Personal information
- Born: 21 April 1932 (age 94)

Chess career
- Country: France

= Claude Lemoine =

French chess player

Claude Lemoine (born 21 April 1932), is a French chess player and journalist, French Chess Championship winner (1958).

==Biography==
In 1950s Claude Lemoine was one of the leading French chess players. He took part in the individual French Chess Championship finals many times and won four medals: gold (1958), two silver (1956, 1959) and bronze (1957).

Claude Lemoine played for France in the Chess Olympiad:
- In 1958, at fourth board in the 13th Chess Olympiad in Munich (+5, =4, -5).

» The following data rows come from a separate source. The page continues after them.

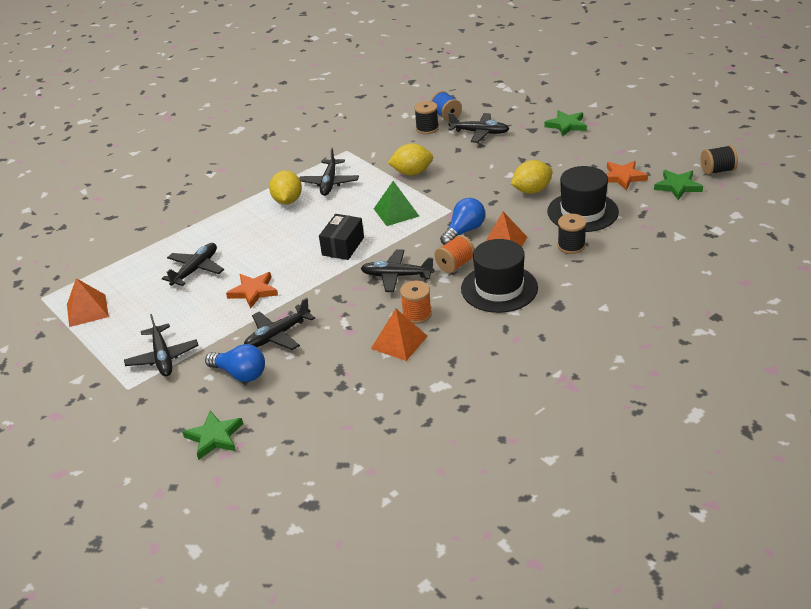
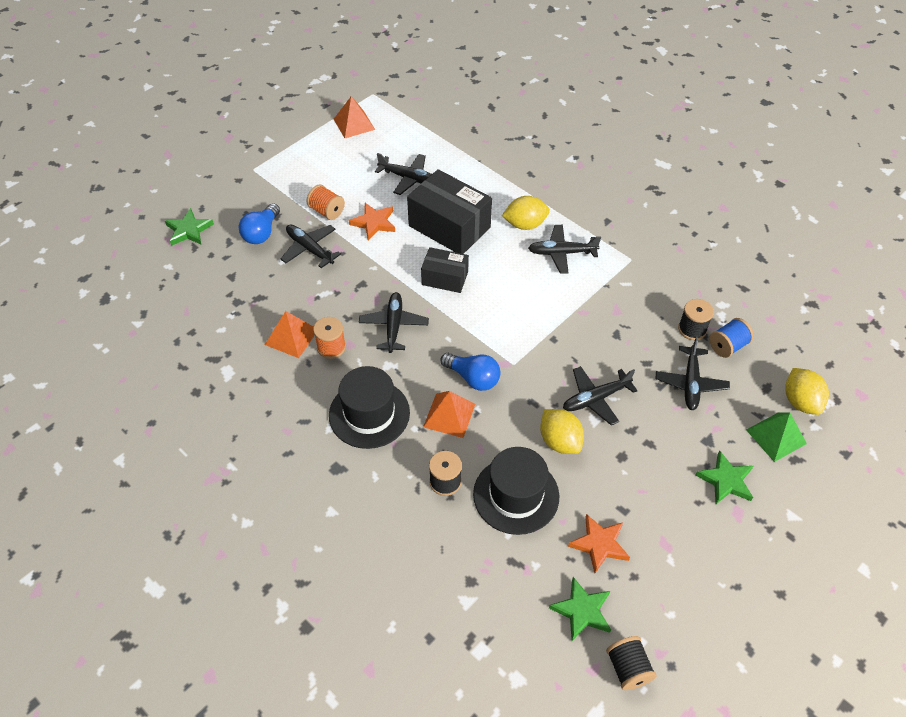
camera: 80 degrees right, 15 degrees up
(162, 357) = (288, 181): black plane -> black plane (595, 399)
(275, 243) = (449, 226): none -> black box
(396, 212) = (508, 315): green pyramid -> green pyramid (776, 436)
(412, 173) = (589, 322): yellow lemon -> yellow lemon (800, 401)
(455, 265) = (411, 373): orange spool -> orange spool (327, 211)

Claude Lemoine played for France in the World Student Team Chess Championship:
- In 1959, at first board in the 6th World Student Team Chess Championship in Budapest (+2, =10, -1).

Claude Lemoine played for France in the Clare Benedict Cup:
- In 1957, at fourth board in the 4th Clare Benedict Chess Cup in Bern (+1, =2, -2).

In the early 1960s Claude Lemoine moved away from the practical chess game and made a career as a journalist. He conducted chess departments at radio stations, as well as in the newspaper Le Monde. Later Claude Lemoine switched to television. He was the general director of one of the regional branches of the France 3 TV channel.